Selasa, 24 Mei 2016

SIAPA YANG SALAH? (CERPEN FIKSI)


          Matahari sudah mulai turun dari peraduannya. Panas tak lagi menyengat. Angin semilir di sore hari berhembus membelai dedaunan dan rumput-rumput yang sudah memanjang. Seorang kakek tua terlihat sibuk mencabuti rumput liar. Tangannya yang sudah lemah dengan kulit yang sudah kendur berusaha sekuat tenaga menarik paksa rumput liar yang masih ingin menikmati kehidupan. Sesekali kakek harus membetulkan kerah bajunya yang kedodoran.

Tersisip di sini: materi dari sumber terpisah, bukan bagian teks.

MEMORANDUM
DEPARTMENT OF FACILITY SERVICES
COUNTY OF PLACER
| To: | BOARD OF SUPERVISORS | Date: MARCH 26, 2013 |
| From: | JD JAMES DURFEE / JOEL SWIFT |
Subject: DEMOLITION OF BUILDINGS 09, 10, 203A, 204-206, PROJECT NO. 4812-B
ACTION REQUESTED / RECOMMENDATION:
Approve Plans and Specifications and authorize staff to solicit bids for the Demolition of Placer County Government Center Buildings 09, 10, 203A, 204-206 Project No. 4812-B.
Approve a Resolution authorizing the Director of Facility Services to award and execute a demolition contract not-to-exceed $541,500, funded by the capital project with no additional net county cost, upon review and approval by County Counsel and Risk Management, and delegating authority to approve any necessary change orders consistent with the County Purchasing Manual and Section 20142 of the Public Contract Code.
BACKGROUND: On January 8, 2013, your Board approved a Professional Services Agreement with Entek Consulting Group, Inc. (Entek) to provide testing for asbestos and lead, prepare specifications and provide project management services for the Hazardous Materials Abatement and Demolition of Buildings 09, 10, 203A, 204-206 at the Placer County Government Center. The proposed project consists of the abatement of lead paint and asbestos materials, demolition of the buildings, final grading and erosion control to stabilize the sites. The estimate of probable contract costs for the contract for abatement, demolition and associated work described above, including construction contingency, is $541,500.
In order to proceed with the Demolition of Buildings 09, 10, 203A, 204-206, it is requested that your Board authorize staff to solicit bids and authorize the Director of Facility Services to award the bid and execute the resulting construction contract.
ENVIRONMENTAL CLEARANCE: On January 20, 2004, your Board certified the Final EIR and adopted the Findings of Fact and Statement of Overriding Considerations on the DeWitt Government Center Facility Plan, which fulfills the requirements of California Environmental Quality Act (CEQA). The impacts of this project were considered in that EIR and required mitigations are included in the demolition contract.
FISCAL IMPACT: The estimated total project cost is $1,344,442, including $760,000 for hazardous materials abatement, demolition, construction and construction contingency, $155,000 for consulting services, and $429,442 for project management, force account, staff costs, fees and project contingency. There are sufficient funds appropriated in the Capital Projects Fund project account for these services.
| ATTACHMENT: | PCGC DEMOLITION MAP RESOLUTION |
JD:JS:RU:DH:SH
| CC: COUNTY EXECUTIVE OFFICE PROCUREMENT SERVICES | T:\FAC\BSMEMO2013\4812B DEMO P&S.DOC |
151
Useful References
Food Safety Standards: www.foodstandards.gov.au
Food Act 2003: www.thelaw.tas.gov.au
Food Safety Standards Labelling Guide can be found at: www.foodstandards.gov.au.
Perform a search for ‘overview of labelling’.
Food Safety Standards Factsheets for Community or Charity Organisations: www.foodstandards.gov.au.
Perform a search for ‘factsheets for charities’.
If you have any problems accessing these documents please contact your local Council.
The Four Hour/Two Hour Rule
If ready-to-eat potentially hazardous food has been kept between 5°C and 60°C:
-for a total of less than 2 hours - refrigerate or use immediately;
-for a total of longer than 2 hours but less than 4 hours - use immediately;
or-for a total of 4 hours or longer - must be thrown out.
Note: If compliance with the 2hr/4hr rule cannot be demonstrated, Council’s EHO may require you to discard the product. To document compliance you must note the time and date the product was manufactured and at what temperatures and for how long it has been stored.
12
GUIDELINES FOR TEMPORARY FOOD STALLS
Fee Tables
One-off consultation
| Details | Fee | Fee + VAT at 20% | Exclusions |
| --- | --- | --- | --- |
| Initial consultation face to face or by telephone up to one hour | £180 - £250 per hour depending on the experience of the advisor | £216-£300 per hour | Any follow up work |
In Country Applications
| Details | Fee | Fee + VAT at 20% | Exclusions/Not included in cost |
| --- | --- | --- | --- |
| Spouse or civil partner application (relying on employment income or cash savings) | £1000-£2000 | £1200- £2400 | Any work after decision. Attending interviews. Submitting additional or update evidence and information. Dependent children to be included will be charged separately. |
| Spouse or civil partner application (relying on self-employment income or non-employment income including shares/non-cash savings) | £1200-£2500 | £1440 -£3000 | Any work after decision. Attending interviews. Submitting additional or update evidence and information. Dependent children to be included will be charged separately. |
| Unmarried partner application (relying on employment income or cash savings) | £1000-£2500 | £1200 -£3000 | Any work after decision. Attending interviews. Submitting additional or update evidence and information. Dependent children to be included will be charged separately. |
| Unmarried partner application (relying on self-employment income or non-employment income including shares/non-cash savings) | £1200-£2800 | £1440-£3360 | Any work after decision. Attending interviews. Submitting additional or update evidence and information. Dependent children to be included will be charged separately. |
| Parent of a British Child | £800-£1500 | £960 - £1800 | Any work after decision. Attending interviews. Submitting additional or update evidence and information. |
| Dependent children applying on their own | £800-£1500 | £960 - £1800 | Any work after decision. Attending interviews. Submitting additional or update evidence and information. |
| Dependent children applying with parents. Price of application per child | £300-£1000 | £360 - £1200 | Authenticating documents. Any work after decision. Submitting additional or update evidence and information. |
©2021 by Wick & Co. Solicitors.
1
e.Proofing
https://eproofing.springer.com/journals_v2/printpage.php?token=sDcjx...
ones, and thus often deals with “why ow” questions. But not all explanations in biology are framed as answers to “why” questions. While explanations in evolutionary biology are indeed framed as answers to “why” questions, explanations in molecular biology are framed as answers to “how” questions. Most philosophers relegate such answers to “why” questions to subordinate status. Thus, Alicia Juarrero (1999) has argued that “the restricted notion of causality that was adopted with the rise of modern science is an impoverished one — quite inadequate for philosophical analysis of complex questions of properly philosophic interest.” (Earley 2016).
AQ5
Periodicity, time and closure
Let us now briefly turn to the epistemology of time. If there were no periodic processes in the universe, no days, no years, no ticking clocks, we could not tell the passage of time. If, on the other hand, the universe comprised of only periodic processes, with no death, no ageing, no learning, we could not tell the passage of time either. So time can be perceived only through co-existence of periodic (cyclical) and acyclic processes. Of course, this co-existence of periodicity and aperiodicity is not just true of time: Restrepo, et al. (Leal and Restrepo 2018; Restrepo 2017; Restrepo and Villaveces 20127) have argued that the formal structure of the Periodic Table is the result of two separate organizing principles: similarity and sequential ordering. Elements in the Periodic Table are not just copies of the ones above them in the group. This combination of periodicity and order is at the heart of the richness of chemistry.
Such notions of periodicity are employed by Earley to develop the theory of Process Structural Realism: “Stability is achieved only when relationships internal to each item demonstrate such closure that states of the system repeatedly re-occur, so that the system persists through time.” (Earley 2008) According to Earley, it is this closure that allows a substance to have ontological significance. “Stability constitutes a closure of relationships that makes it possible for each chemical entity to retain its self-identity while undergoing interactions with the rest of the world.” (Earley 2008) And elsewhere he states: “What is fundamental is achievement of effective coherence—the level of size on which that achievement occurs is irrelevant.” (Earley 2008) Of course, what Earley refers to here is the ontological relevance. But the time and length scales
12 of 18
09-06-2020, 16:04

          Halaman yang ia bersihkan itu bukan halaman rumahnya, karena memang kakek itu tidak punya rumah. Bangunan sederhana yang ada di sampingnya itu adalah sebuah surau. Usia surau itu sudah cukup tua, mungkin seusia kakek itu. Surau itu tidak ditopang oleh tiang beton seperti masjid agung di pusat kota. Surau itu hanya ditopang oleh kayu-kayu yang sekarang sudah terlihat lapuk dimakan rayap dan di beberapa bagian dihinggapi kumbang yang ingin membuat sarang. 

          Kakek itu adalah penunggu surau itu. Dia tinggal di salah satu ruangan kosong di samping tempat imam. Dulu ia adalah seorang guru ngaji. Aku adalah salah satu muridnya. Aku takkan pernah melupakan nama kakek itu. Namanya Sobri, Wak Sobri kami memanggilnya.


                                                                        ***

          Sekitar usia tujuh tahun, aku sudah disuruh oleh ayah untuk belajar mengaji dengan Wak Sobri. Setiap jam lima sore, aku sudah siap dengan Al-Qur’an dan sebatang lidi pendek yang kumasukkan dalam kantong kresek hitam. Jika jam lima aku belum berangkat ke surau, ayah akan menjewer telingaku atau kalau lagi baik, ayah hanya memarahiku dengan suaranya yang garang, “Cepat turun!, usah betele-tele!”, bentaknya.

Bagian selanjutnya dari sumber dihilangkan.